At every turn the miracles of botany are on display. Remember the pots you didn’t quite put away? Maybe you just turned them upside down, and forgot about them for the winter. I was turning over just such pots and marveling at creeping thyme already growing and green, and new shoots of chives pale and frail, but gladly giving off their oniony perfume. I just tucked them back into their pots, moved them into the light, and wait for them to get big enough to snip.

One big container, usually home to summer annuals, was just sitting there, stuffed with soil and waiting for something to happen. So I sprinkled in seeds of mustard greens and peas, both cool weather crops. If I can harvest a few pea shoots, and some spicy mustard greens (before the groundhogs), I’ll be smugly happy.
At the bottom of our hillside garden, is a thicket of shrub roses, ‘Complicata’ and ‘Dart’s Dash’. I cut both of them back ruthlessly. It looks better. When the roses get too tall, they block the view of the rest of the garden, and make you feel oddly claustrophobic.
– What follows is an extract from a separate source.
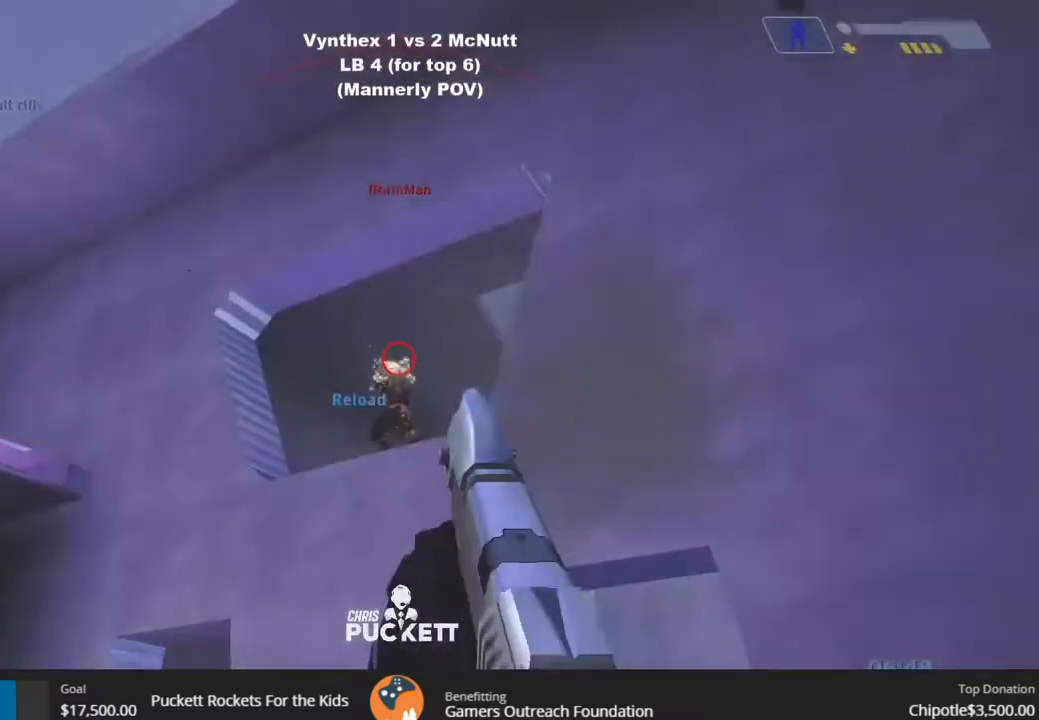
{"buttons": ["R2"], "left_stick": "right", "right_stick": "center", "events": [[217, "left_stick", "right"]]}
There’s nothing wrong with shaving back ground covers too. I cut back pachysandra, ivy and vinca. After sulking for a bit, they will send up a lot of new, thick growth, like they’ve been to the Hair Doctor.
Some shrubs like butterfly bush and caryopteris can be cut right back to the ground. Wait too long and the leaves will start to unfurl along the woody stems, and it will be hard to do the drastic pruning.
And what about lavender? The pruning of this plant can be as confusing as cutting back clematis.

In her book Lavender: the grower’s guide (Timber Press), author Virginia McNaughton takes a hard line. “if they (lavender) have reached three years of age and have never been pruned, then pruning at this stage may not achieve anything and it may be better to replace the bush.”
There are over 30 different species of lavender. English lavender called angustifolia, native to southern France is often used in cold climate gardens.

For the record, McNaugton recommends pruning this one twice a year, once after flowering and the first time in spring. In spring she suggests pruning only the sides to allow for top flowering. If the lavender has been well pruned the previous year, spring pruning may not be necessary. Lavender can be cut back by one third, to one half. Do not cut too far back into the woody stems, or risk killing the plant.
Once you have pruned the lavender, strew the clippings on your paths. As you walk you’ll be in aromatherapy heaven, and you’ll forget to fret about whether you have killed it or not.